平成20年7月15日 市長メッセージ
子どもたちにとっては待望の夏休みが近づいてきました。いかがお過ごしでしょうか。
さて、7月1日から、「金太郎」のキャラクターデザインを募集しています。ここで、改めて、金太郎と本市の関係についてご紹介します。 清和源氏の祖、源満仲(みなもとのみつなか)は、970年に現在の多田神社の前身である多田院を創建しましたが、満仲の子どもに頼光という非常に武勇に優れた息子がおりました。その様子は、室町時代に成立した「御伽草子(おとぎぞうし)」に収録されている「酒呑童子(しゅてんどうじ)」に描かれています。 平安時代中期頃、都の貴族のお姫様が次々と誘拐され、行方不明となる事件が起きました。安倍晴明の占いで、丹波大江山の酒呑童子を頭とする鬼たちの仕業であるとされ、帝から頼光に、鬼退治の命が下されました。頼光は、四天王と呼ばれた家来らを引き連れて、大江山に向かい、鬼たちに酒を飲ませて酔いつぶれたところを首尾良く仕留めて成敗をしたという物語です。この四天王の一人が坂田金時、幼名金太郎です。その坂田金時のお墓が、本市の満願寺と小童寺にあり、満願寺では、毎年、5月5日に「金時まつり」が開催され、餅まきや墓前供養祭などが行われています。

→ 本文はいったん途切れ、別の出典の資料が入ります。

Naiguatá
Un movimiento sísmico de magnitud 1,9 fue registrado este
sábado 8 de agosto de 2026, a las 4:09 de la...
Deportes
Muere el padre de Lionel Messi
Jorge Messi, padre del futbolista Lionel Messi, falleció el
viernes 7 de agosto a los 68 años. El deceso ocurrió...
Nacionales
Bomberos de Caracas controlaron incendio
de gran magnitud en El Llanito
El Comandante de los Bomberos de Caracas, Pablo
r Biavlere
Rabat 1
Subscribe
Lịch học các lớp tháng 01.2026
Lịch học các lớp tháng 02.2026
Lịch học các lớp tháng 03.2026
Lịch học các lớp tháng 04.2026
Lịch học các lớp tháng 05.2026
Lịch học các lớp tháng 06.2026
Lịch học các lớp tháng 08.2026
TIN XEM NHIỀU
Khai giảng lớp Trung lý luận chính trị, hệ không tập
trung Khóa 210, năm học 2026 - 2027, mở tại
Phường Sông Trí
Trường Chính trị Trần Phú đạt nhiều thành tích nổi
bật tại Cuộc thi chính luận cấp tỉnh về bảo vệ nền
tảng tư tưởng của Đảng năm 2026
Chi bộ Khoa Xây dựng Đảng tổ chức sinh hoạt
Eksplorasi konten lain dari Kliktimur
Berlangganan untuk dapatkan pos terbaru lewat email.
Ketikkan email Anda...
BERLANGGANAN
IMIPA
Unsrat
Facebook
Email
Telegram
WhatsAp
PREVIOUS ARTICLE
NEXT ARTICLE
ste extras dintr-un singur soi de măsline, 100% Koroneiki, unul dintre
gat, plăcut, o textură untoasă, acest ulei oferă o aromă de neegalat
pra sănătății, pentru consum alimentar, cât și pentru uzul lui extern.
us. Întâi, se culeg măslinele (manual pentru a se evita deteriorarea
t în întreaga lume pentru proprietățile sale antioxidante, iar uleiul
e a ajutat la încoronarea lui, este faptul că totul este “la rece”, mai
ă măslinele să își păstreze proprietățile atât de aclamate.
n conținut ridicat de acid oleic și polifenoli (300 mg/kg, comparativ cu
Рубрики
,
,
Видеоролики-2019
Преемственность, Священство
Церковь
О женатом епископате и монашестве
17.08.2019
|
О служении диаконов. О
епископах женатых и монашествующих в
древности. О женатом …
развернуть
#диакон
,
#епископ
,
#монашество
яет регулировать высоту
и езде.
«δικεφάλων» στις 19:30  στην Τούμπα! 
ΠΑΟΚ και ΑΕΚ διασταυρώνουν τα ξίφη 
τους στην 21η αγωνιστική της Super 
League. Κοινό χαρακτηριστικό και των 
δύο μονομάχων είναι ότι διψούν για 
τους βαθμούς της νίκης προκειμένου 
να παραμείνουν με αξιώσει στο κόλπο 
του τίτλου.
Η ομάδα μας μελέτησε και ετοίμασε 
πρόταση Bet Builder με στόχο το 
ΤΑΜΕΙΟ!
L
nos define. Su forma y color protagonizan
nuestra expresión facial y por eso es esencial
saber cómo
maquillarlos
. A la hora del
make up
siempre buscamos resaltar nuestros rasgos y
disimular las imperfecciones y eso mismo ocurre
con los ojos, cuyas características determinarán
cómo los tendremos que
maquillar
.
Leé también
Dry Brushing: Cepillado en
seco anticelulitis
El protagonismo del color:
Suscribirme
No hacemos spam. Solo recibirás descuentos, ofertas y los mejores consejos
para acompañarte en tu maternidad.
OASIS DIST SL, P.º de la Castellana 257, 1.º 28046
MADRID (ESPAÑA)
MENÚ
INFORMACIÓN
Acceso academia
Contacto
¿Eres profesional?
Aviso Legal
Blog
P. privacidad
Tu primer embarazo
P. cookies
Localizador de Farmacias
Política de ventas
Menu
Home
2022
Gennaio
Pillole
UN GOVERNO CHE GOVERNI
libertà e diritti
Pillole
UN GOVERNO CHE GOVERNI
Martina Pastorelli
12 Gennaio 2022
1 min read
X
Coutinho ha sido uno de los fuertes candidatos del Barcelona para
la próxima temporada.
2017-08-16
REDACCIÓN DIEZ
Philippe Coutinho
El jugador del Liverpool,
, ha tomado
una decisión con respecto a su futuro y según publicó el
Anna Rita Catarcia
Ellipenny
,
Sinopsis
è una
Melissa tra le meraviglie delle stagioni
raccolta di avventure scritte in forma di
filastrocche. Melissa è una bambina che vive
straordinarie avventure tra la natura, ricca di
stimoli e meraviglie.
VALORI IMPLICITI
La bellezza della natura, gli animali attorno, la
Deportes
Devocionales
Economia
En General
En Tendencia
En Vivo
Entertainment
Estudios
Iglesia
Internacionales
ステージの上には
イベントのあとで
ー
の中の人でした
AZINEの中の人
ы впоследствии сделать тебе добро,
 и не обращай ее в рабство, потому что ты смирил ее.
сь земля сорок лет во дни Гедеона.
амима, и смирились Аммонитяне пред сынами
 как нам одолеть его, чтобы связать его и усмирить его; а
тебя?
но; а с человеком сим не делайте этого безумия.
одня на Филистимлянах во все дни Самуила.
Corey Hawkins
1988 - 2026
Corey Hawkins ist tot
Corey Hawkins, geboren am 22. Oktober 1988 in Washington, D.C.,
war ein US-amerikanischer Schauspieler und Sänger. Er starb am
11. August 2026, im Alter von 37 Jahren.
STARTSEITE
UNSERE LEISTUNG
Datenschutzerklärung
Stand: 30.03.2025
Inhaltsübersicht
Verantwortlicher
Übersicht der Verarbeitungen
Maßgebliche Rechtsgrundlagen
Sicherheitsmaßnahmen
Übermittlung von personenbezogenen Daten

このように、本市は、清和源氏発祥の地であることに加えて、一族の家来の一人である坂田金時(金太郎)の墓が存在するという事実を、私はまちの貴重な資源であると考えています。折しも、本年度から第4次総合計画後期基本計画「笑顔・ときめき川西プラン」がスタートしています。計画では、まちづくりの目標を「元気でうるおいのあるオンリーワンのまちづくり」としていますが、その達成に向けて、このような資源を有効に活用していきたいと思っています。
7月末までデザインの募集を行った後、選考・決定し、その後、愛称も募集、10月にはデザインと愛称をそろってお披露目できる予定です。私もどんな作品が生まれるのか今からとてもわくわくしています。これまでもあらゆる機会に、金太郎をPRしていることもあって、既に、キャラクターを活用した様々なアイテムが提案されています。市民の元気、そしてまちの元気を金太郎に託したいと思いは膨らむばかりです。皆さんの作品をお待ちしています。
写真は、去る7月12日に開催された「子ども議会」の様子です。今回は、とりわけ、おとなのマナーに関する問題提起が多く出されていました。子どもは社会を映す鏡であると言われます。子どもたちの瞳に映ったおとな社会の実情を真摯に受け止め、是正すべきは速やかに是正する態度が必要であると感じました。